BEGIN Document text

This article is taken from the wiki site as well and much can be gleaned from it as to what use the media made of the White Rose.
- TV Competition ZDF TV "the 10 greatest Germans of all time"
- Die Letzten Tage the last days of Sophie Scholl-it drew on interviews with survivors and transcripts hidden in East German archives until 90.
- Das Versprechen (The promise) a film not well known outside Germany
- The Last 5 days 1982
- Feb 2006 book Sophie Scholl and The White Rose
- 2/2009 bio published by the History Press [Sophie Scholl: The Real Story of the Woman Who Defied Hitler] by Frank McDonough
- The Final Days Ch 4 UK National Television
- The Rose of Treason, a play
- The UK-based genocide prevention student network Aegis Students uses a white rose as their symbol in commemoration of the White Rose movement. (QUOTE)

END Document text

Task list.
(1) In the White Rose media list, rewrite the part that opens with the words containing "- TV Competition" and closes with "archives until 90.", substituting "documents" for "transcripts".
(2) In the White Rose media list, identify the publisher of the biography released in February 2009.

BEGIN Provided information

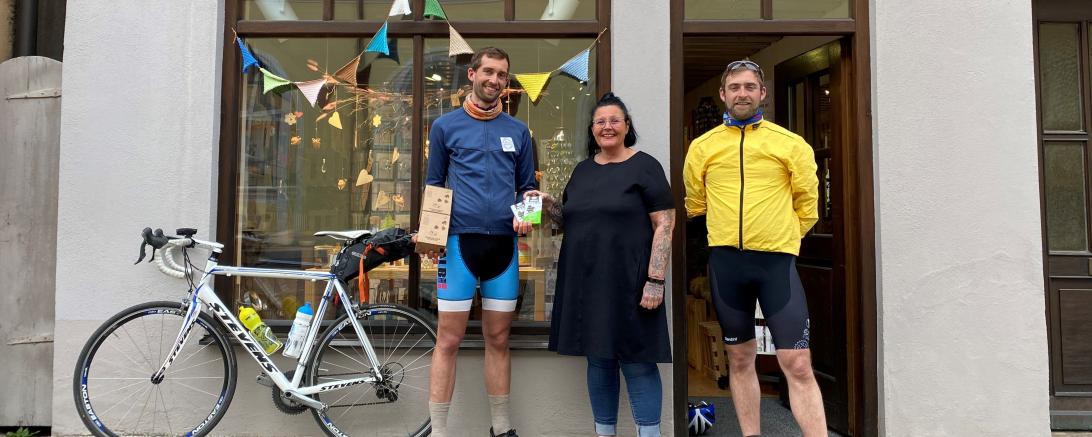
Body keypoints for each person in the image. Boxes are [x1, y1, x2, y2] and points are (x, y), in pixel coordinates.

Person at [683, 59, 824, 437]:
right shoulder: (702, 147)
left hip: (776, 263)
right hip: (727, 263)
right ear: (723, 94)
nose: (742, 93)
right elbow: (695, 204)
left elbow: (808, 203)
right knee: (739, 357)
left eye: (749, 86)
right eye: (735, 87)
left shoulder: (789, 144)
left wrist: (782, 237)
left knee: (797, 362)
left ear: (762, 93)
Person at [525, 92, 674, 437]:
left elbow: (664, 224)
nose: (607, 126)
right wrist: (547, 203)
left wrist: (655, 280)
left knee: (637, 361)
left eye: (614, 120)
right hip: (586, 281)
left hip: (632, 280)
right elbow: (567, 221)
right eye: (600, 122)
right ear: (592, 130)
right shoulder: (582, 170)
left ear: (626, 127)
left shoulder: (646, 166)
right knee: (599, 360)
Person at [422, 46, 536, 437]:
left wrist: (527, 218)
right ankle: (439, 431)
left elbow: (529, 188)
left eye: (502, 74)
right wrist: (433, 237)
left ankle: (501, 428)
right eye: (488, 71)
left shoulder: (519, 132)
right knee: (448, 339)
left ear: (506, 82)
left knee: (499, 338)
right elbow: (434, 185)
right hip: (458, 247)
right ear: (472, 74)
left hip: (504, 248)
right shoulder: (444, 127)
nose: (494, 79)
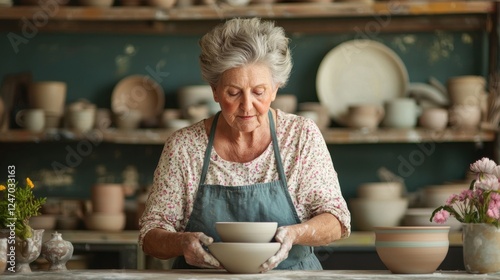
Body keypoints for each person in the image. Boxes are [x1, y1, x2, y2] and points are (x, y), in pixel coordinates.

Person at [139, 17, 351, 272]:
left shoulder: (301, 136)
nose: (247, 105)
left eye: (259, 92)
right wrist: (181, 242)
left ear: (275, 89)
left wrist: (296, 234)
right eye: (233, 92)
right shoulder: (184, 147)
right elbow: (150, 233)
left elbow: (337, 219)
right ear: (215, 91)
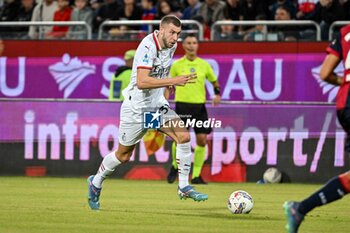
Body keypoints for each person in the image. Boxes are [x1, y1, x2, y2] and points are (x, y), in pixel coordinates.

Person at [87, 15, 208, 210]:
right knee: (123, 155)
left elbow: (159, 72)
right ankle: (95, 182)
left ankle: (184, 186)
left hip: (155, 107)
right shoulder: (147, 46)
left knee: (183, 136)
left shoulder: (171, 45)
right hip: (135, 110)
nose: (176, 38)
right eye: (172, 32)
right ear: (160, 30)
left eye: (178, 33)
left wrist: (167, 83)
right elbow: (142, 82)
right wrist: (172, 81)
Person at [283, 24, 350, 233]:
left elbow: (325, 73)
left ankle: (301, 208)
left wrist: (345, 83)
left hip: (345, 103)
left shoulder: (346, 31)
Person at [166, 34, 221, 185]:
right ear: (183, 46)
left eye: (194, 42)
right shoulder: (177, 65)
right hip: (182, 105)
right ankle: (175, 166)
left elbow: (214, 81)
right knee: (179, 139)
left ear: (198, 45)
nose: (191, 45)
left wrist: (217, 94)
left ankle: (196, 175)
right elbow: (169, 83)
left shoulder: (204, 65)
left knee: (202, 140)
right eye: (188, 43)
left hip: (199, 107)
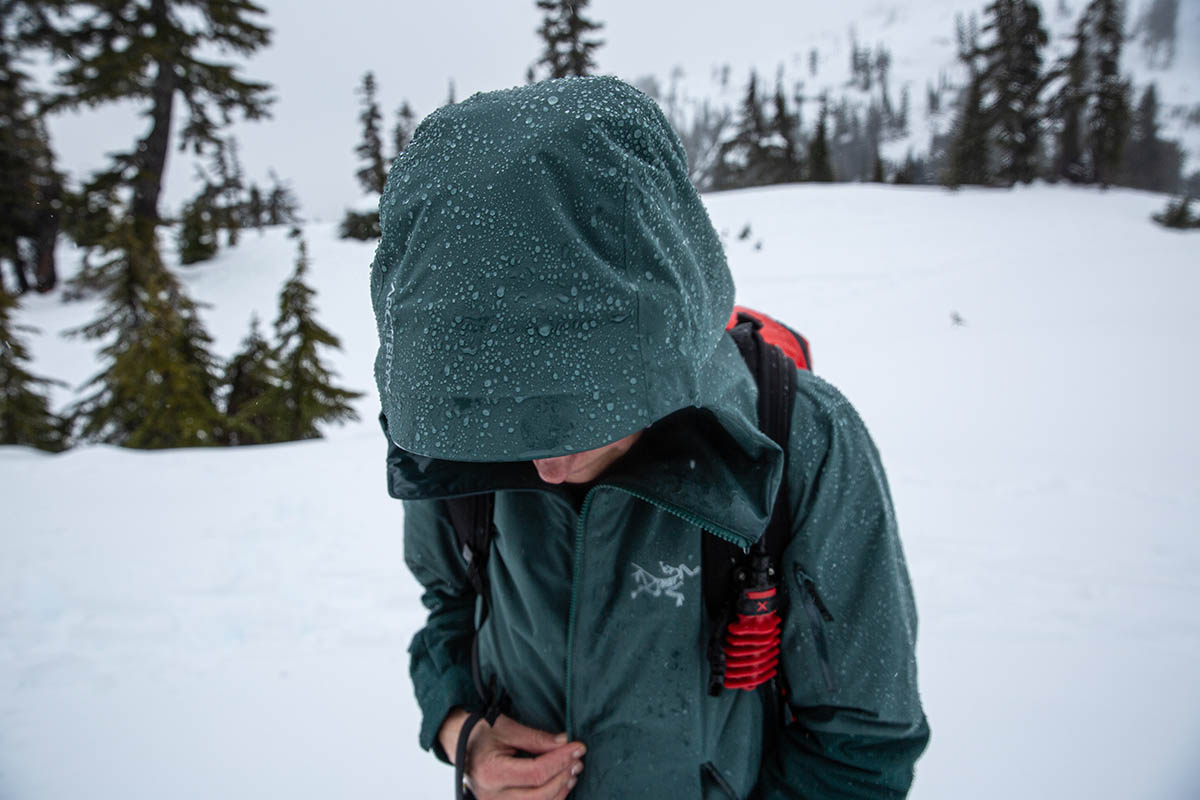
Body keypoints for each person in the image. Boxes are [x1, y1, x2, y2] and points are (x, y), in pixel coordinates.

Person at [371, 76, 929, 799]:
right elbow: (449, 609)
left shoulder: (804, 441)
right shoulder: (461, 430)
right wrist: (465, 735)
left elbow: (860, 744)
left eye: (581, 416)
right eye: (512, 424)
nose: (547, 464)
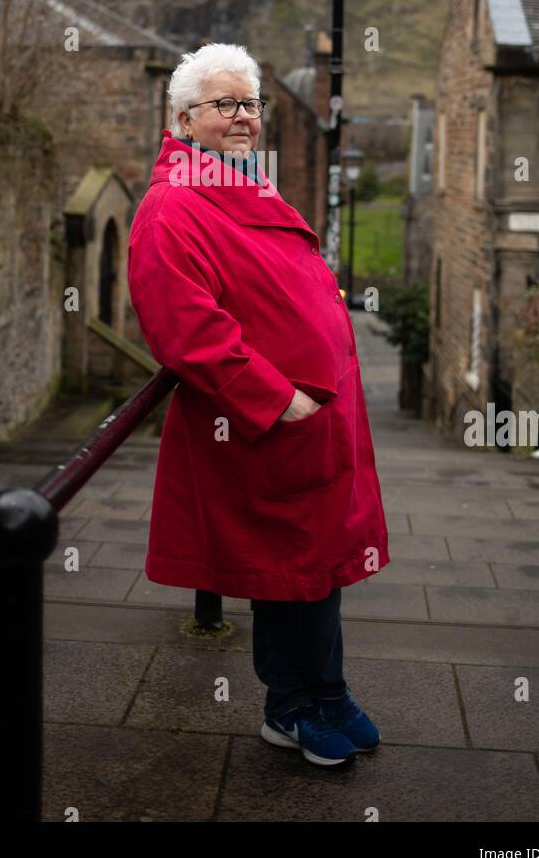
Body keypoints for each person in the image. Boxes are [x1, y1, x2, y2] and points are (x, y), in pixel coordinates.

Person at [127, 42, 390, 766]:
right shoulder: (171, 206)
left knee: (322, 568)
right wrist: (275, 401)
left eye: (249, 104)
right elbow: (185, 328)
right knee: (286, 574)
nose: (242, 117)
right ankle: (291, 708)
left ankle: (329, 693)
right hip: (265, 425)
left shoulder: (240, 181)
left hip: (315, 422)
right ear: (184, 118)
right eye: (224, 105)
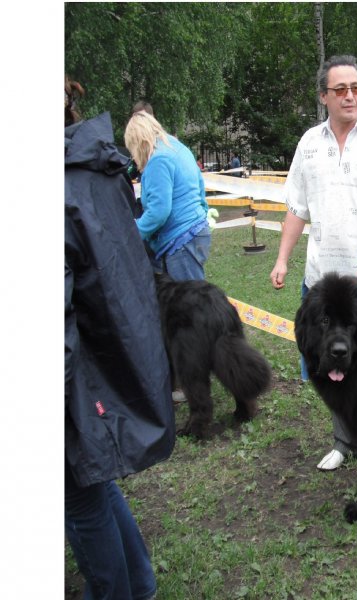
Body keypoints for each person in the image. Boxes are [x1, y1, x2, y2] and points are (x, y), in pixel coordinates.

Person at [269, 54, 357, 471]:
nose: (350, 96)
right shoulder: (309, 144)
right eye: (341, 89)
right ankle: (342, 441)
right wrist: (281, 259)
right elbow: (296, 208)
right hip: (322, 281)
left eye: (356, 88)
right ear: (323, 96)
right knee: (329, 359)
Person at [65, 75, 175, 600]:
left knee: (79, 494)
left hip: (80, 365)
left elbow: (154, 215)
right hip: (103, 350)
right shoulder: (97, 167)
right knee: (93, 481)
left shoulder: (70, 178)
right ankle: (140, 587)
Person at [124, 111, 211, 281]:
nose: (134, 156)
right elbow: (200, 189)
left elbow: (159, 212)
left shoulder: (158, 159)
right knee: (192, 296)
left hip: (180, 239)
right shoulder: (178, 148)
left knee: (187, 302)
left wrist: (132, 232)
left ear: (138, 142)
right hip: (197, 230)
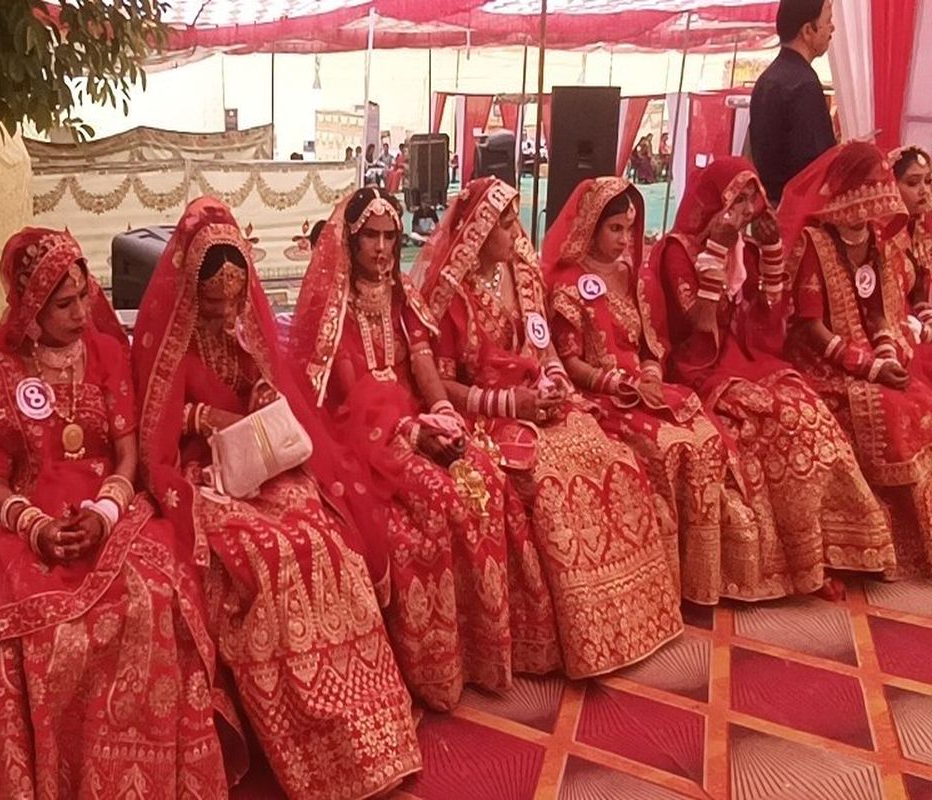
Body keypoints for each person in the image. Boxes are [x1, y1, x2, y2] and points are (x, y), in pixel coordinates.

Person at [132, 197, 422, 800]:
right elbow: (153, 431)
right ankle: (311, 746)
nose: (225, 316)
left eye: (234, 304)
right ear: (192, 295)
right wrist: (201, 417)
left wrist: (263, 392)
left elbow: (265, 386)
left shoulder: (241, 331)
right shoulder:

END Provided information

Expected results.
(1)
- TV Competition ZDF TV "the 10 greatest Germans of all time"
- Die Letzten Tage the last days of Sophie Scholl-it drew on interviews with survivors and documents hidden in East German archives until 90.

(2) The History Press